Nodding to me, they began to move off. I paused, looking at my would-be benefactor. "Though … well, I hate to ask …"

"Yeah?" It was downright weird, the way he seemed to perk up at the chance to help me.

"Um, I don't have bus fare to get home, and …"

"Say no more," he declared, pulling his wallet out and withdrawing a banknote from it. "This should get you home, as well as a sandwich or something if you get hungry on the way." Looking at it, I finally realised that it was a twenty.

"I, uh, thanks, but -" I began to protest at the denomination of the note, but then I saw others around him, pulling their own wallets out. One by one, each of them produced banknotes and handed them to him; belatedly, I realised that this world must still have one and two dollar notes in quantity. By the time they finished, he must have been reimbursed half again as much for what he'd given me. " … uh, never mind. Thanks a lot. I mean it."

He nodded firmly to me as he tucked the ones and twos away. "Think nothing of it. Have a nice day, kid."

"You too," I responded. Turning away, I headed off down the Boardwalk, looking for a bus stop. Okay, that was weird. He was generous to me; they were generous to him. Nobody was out any large amount. But it was all … natural. Weird, weird world.
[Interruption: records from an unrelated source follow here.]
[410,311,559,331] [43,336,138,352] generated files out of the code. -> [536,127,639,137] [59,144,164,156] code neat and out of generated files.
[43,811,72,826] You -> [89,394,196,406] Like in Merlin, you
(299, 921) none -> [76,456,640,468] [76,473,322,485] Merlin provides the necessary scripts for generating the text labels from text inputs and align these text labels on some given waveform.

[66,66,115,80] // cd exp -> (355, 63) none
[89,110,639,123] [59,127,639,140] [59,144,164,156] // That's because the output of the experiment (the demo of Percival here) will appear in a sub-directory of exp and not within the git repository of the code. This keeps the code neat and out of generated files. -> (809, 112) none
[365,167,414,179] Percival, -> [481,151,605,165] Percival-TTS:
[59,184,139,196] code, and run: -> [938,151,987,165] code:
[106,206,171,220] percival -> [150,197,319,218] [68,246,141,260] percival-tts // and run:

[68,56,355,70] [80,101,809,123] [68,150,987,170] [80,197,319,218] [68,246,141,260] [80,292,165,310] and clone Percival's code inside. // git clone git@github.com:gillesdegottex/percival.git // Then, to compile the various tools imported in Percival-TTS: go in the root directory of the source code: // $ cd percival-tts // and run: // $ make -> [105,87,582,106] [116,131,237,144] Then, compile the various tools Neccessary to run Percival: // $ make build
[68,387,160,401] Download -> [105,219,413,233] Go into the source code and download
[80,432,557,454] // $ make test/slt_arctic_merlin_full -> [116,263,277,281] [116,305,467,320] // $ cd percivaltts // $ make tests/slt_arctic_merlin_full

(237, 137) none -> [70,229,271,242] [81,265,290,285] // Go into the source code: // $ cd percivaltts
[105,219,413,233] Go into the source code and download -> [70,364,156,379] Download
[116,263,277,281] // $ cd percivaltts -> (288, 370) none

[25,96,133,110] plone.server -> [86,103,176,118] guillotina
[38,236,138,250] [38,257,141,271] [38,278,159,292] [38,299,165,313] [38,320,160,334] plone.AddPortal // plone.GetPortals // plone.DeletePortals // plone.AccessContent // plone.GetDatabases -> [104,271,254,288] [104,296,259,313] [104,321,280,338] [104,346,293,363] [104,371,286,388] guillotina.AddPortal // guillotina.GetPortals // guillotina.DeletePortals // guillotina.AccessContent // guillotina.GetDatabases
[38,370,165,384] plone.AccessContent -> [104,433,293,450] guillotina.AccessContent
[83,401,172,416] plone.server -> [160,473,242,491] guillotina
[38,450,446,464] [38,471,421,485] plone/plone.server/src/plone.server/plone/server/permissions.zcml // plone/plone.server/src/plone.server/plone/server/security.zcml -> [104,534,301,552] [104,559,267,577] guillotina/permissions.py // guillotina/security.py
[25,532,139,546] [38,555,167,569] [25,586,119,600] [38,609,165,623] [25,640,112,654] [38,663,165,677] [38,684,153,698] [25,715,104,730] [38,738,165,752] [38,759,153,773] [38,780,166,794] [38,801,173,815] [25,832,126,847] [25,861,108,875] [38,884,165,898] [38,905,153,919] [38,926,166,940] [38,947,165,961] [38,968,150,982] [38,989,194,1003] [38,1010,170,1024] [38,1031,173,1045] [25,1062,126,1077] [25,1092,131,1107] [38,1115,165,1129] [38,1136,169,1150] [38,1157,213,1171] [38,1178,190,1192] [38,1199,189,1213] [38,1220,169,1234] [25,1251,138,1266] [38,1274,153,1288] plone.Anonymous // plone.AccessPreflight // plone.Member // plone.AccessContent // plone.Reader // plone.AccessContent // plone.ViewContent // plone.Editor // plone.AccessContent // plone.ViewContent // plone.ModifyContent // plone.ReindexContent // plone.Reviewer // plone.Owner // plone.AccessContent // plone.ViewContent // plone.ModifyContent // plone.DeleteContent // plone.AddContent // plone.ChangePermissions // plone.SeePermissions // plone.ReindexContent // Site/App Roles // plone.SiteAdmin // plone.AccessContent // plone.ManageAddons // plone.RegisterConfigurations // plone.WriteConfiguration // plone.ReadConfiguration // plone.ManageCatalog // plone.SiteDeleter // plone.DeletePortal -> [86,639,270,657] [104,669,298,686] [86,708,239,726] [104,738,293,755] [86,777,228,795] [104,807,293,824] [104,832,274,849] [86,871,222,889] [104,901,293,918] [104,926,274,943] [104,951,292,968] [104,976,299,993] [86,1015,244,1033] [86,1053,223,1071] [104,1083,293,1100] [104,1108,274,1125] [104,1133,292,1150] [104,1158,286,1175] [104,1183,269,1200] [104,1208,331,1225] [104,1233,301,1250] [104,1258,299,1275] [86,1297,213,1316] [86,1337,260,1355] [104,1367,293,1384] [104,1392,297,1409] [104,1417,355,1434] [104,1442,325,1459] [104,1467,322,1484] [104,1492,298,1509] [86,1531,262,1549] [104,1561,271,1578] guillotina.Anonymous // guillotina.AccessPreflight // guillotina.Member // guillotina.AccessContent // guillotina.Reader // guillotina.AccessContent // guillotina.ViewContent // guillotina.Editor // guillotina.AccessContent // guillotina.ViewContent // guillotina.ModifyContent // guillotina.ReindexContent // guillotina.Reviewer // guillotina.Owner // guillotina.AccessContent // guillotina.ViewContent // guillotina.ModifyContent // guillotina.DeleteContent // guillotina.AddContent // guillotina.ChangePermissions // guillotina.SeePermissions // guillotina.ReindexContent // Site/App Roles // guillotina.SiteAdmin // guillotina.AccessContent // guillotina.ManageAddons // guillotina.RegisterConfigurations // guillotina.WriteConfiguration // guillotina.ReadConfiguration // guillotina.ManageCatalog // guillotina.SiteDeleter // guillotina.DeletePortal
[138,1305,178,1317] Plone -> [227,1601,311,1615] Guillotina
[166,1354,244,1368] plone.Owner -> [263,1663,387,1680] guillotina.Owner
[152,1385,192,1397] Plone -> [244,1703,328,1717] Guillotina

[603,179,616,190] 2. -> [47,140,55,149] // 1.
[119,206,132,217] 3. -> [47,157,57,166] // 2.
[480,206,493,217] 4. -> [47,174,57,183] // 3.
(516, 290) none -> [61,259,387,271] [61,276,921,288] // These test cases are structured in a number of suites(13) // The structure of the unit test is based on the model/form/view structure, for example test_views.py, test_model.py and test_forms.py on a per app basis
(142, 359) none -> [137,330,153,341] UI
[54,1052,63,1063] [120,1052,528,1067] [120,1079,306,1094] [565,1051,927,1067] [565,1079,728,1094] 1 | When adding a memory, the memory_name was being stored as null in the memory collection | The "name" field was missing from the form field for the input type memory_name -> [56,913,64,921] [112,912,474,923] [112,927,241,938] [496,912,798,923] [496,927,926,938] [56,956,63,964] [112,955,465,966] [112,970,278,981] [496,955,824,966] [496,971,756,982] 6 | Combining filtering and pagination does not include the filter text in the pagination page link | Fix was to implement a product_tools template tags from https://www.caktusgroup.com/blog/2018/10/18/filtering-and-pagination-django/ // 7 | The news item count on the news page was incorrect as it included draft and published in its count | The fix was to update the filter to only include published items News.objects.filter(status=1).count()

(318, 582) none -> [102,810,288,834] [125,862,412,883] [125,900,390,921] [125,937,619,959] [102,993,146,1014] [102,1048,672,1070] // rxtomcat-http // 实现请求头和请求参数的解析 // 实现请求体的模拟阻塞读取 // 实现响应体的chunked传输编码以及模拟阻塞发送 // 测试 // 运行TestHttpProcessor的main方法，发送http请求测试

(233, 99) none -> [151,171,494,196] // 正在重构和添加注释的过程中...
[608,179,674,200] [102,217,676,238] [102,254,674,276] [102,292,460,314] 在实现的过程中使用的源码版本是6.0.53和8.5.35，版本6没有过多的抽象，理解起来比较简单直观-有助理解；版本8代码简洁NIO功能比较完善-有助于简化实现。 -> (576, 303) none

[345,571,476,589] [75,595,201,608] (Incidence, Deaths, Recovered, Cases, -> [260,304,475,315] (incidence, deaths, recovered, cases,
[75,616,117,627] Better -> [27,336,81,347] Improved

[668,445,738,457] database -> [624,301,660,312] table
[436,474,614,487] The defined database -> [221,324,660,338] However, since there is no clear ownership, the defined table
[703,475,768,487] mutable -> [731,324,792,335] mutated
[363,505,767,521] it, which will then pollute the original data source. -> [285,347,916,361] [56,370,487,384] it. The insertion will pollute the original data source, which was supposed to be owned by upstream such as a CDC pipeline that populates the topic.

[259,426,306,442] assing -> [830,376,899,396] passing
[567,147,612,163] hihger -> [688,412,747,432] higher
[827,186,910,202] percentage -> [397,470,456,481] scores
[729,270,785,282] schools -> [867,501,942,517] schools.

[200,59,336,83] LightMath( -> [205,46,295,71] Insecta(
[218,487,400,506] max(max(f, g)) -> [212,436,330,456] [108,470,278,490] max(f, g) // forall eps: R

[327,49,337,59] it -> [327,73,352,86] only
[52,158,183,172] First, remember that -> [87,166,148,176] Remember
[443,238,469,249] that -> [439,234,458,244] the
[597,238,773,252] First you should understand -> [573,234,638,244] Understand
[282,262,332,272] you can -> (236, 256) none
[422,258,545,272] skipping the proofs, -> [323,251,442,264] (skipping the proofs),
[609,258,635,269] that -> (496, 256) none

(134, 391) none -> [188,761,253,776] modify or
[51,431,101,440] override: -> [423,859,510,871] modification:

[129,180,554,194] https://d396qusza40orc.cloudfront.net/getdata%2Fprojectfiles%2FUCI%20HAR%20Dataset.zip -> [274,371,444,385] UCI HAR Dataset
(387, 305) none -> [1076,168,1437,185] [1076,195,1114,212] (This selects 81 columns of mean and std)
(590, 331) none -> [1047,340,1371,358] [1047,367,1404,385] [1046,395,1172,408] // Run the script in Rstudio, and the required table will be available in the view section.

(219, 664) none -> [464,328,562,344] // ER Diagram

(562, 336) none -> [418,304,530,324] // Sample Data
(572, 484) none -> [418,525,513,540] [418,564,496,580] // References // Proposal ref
I had travelled a hundred yards before something else occurred to me; I could feel bugs in my vicinity. Slowly, yard by yard, my awareness of the local bug life was pushing its way outward once more. My power was back. That's what the buzzing must have been. My power finding the new frequency.

I wonder if I have to go through that again when I go back home. That'll be no fun at all.

Finally, I found a bus stop. Carefully, I began to read the schedule times. I needed to find the bus to the north ferry dock; if the local version of the Undersiders made their base in the same place as in my world, I could walk there in twenty minutes.

Boy, are they gonna be surprised to see me.